Thursday, March 21, 2013

Connections Aren’t Everything

Undoubtedly, in terms of getting finance jobs, it helps if your father owns a hedge fund or your aunt is president of a major bank. And if your father does own a hedge fund or your aunt is such a president, you probably are not scouring the web for job advice. But for those who are looking for any tip they can get to land a job in finance, not having such a connection does not mean that you will never get a job. Though it may not always seem like it, for finance jobs what you know really does matter more than who you know.

The first testament to this statement is the interview process. Interviews for finance jobs, especially those at Bulge Bracket banks, are notoriously rigorous and require a large amount of technical knowledge. Interviews usually begin with the basic questions about the candidate’s background and his or her choice to apply to the specific firm. Next there are more job-specific questions. I.e. if you are applying for an analyst or trading position, you might be asked about your own stock portfolio or queried about the day’s Wall Street Journal news. And then, especially in second- and third-round interviews, there will be a series of more extended logic and scenario-based questions. These might be back-of-the-envelope calculation questions, such as: “How many ping pong balls could you fit into a 747 jet?” Or they can involve industry-specific scenarios, such as having the candidate decide whether to long or short a certain stock. Getting these second and third types of questions right is crucial to landing a job at a bank or other financial firm, and any candidate would be hard-pressed to lie his or her way to a suitable answer. You have to know your stuff—and know it well.

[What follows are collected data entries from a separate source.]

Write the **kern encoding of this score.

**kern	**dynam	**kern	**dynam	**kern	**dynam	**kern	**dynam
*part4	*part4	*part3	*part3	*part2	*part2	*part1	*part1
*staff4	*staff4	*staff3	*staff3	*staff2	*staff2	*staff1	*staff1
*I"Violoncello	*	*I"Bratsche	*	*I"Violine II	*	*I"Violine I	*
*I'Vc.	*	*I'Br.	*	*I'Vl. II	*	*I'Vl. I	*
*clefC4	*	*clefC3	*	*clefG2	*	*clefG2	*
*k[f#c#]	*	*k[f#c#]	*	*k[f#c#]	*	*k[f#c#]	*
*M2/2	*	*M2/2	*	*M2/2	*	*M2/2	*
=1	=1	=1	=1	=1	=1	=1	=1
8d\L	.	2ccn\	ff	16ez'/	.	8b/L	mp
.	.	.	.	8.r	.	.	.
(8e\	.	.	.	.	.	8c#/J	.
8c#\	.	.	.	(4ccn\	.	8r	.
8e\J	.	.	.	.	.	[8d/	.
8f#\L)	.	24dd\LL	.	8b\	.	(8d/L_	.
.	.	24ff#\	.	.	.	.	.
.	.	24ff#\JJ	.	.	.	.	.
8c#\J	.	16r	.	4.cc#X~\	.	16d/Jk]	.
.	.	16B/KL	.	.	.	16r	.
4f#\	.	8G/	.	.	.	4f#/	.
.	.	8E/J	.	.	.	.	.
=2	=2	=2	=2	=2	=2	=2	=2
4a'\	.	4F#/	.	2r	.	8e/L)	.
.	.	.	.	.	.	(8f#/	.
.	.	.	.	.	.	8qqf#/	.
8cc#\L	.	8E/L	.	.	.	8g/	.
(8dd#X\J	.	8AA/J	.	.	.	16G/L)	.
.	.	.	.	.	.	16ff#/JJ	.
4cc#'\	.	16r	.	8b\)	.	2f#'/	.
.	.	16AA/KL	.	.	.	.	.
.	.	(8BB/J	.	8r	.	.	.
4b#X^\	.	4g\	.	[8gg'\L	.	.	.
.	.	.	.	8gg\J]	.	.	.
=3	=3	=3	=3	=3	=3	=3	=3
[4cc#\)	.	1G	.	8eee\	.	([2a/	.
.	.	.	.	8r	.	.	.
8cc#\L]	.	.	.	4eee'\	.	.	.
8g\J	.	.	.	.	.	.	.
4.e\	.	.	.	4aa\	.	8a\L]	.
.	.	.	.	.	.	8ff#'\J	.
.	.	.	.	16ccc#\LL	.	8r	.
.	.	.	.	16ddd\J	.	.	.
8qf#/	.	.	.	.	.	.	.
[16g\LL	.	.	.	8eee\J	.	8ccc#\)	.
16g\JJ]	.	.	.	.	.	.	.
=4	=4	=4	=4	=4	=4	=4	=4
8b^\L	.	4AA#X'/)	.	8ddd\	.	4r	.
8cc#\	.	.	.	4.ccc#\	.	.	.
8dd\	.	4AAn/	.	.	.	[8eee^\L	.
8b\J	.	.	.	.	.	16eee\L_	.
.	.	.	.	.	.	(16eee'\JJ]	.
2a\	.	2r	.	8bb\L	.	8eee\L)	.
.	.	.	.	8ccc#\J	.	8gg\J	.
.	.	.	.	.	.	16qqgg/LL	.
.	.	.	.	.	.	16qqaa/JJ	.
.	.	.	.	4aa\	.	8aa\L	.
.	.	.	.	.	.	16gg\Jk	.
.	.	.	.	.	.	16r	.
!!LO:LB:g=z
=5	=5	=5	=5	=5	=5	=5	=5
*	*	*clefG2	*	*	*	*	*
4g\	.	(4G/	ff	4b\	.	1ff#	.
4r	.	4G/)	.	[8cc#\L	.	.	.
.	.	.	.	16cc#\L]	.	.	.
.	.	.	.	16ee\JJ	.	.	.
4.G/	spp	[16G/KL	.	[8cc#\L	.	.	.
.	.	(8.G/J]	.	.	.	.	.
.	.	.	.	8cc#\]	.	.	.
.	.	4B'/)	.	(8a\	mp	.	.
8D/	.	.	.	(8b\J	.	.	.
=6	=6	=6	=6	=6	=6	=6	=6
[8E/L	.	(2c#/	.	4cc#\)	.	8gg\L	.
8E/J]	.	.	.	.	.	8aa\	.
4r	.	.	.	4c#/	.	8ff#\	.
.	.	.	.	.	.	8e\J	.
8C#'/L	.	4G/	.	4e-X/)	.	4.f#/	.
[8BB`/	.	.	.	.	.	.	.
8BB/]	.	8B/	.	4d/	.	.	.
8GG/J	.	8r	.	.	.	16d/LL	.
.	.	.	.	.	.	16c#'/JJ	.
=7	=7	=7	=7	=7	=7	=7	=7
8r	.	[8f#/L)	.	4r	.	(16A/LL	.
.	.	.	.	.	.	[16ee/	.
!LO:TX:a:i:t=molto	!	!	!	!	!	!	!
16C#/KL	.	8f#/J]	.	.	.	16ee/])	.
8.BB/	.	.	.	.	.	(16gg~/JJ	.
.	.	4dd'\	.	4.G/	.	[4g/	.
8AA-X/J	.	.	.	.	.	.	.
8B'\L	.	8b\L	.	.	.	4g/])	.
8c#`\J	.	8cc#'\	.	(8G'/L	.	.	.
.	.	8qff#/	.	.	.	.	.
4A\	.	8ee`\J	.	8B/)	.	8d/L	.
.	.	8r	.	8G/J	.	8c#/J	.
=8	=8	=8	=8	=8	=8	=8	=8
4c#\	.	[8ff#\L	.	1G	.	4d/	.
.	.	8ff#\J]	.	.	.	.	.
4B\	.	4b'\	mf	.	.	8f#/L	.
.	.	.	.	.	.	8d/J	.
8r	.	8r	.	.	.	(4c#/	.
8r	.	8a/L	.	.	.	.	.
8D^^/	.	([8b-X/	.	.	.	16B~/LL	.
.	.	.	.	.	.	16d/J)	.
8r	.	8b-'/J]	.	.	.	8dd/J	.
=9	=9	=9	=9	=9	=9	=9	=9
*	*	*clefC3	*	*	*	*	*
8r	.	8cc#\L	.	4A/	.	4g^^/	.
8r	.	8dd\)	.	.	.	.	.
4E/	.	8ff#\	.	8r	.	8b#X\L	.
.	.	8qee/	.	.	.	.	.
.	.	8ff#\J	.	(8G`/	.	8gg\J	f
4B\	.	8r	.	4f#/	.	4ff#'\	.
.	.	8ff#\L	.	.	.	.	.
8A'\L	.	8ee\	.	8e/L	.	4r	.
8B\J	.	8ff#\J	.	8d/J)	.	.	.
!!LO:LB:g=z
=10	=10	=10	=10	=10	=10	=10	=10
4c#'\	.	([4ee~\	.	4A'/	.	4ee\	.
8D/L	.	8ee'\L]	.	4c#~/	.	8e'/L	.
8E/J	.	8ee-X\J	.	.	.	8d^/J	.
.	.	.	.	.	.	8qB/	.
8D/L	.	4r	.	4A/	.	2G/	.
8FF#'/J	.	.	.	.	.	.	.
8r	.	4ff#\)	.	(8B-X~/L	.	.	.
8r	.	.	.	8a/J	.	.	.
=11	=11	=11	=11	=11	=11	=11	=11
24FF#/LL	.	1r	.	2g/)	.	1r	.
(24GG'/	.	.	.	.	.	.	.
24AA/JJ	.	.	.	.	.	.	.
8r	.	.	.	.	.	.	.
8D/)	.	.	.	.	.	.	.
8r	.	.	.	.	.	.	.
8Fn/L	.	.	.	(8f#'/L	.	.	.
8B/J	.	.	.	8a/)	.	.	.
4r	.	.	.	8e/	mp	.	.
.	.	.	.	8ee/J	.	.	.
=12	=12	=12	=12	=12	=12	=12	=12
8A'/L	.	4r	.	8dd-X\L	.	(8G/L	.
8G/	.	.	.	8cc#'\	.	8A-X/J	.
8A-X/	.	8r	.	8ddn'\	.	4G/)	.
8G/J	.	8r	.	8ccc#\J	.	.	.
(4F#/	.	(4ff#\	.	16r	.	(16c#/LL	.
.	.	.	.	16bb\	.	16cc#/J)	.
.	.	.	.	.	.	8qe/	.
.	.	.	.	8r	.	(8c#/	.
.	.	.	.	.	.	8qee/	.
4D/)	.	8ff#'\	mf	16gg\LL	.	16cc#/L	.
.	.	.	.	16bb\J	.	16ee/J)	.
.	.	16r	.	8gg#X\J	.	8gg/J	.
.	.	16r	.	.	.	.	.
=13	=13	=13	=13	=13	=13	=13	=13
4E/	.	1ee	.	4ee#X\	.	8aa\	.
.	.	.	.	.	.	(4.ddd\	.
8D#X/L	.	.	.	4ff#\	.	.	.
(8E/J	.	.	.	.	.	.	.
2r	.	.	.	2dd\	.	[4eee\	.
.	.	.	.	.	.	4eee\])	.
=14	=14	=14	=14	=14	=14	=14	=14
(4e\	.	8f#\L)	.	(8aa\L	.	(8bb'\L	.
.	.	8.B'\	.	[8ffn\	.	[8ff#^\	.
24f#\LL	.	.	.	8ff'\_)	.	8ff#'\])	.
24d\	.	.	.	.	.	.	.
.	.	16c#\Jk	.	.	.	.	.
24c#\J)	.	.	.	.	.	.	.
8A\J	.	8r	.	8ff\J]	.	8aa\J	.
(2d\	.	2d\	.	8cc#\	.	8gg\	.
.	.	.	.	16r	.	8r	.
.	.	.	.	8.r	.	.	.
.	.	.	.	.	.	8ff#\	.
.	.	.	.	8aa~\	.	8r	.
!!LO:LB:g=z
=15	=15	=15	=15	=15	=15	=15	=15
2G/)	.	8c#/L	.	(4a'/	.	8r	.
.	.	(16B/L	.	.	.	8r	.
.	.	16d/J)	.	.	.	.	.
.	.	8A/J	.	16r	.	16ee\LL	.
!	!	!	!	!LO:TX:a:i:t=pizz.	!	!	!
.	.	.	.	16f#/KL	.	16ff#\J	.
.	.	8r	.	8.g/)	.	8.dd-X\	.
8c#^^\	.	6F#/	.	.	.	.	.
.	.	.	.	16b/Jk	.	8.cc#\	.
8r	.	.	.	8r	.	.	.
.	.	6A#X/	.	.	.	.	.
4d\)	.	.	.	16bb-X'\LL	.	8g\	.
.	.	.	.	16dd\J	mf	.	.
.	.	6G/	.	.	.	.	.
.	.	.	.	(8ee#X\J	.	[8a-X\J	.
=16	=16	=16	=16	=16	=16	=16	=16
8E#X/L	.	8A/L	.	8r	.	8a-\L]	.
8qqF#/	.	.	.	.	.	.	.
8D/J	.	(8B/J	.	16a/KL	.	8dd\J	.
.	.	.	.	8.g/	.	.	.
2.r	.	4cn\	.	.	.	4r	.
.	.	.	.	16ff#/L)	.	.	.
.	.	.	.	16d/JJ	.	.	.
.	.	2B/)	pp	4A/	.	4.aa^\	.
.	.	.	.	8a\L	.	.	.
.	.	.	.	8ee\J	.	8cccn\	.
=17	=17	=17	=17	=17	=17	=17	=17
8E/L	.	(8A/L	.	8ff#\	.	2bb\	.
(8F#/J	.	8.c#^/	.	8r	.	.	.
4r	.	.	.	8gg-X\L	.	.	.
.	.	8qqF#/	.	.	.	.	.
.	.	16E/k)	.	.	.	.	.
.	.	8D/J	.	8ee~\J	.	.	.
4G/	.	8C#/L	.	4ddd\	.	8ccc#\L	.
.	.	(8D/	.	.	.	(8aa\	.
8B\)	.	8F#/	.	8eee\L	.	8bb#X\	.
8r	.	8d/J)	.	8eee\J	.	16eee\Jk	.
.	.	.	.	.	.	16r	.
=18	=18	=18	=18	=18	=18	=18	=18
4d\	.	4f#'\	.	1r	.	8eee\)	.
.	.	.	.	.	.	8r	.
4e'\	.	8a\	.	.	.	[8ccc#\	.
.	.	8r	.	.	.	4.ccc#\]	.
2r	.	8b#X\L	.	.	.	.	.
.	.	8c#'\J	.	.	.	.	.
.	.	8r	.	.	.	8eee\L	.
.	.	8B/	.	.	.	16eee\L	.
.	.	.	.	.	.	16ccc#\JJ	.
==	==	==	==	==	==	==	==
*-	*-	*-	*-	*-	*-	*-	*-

Once in a job in the finance realm, where you may be working on multi-billion-dollar mergers and acquisitions or with multi-million-dollar funds, it is even more vital to have the correct technical know-how. Even small mistakes can have large consequences, especially when dealing with other people’s money. Candidates who rely solely on who they know will find themselves easily caught in the big, stinking puddle of what they do not know.

To digress a bit, I once had a friend whose grandfather had donated a building to an Ivy League school and whose older sister had then been denied from that university. She was by no means dumb, but she perhaps partied a little too hard in high school and took a couple things for granted. Of course getting into a finance company and getting into college are much different (case in point: in the first instance they give you a salary, in the latter you pay to be allowed to stay), but the example goes to show that even if you do know someone, it is not always a guaranteed in. You have to have the goods to make the institution behind that someone believe in you.

So even though “networking” is the word on the tip of every career counselor’s tongue, candidates cannot only focus on this aspect of the job-hunting. Studying is equally, and probably even more, important. Nor does the importance of learning and improving on your skills stop once you have landed a job. The American dream of “making it” through hard work, sheer determination, and a good bit of knowledge acquisition is not entirely dead.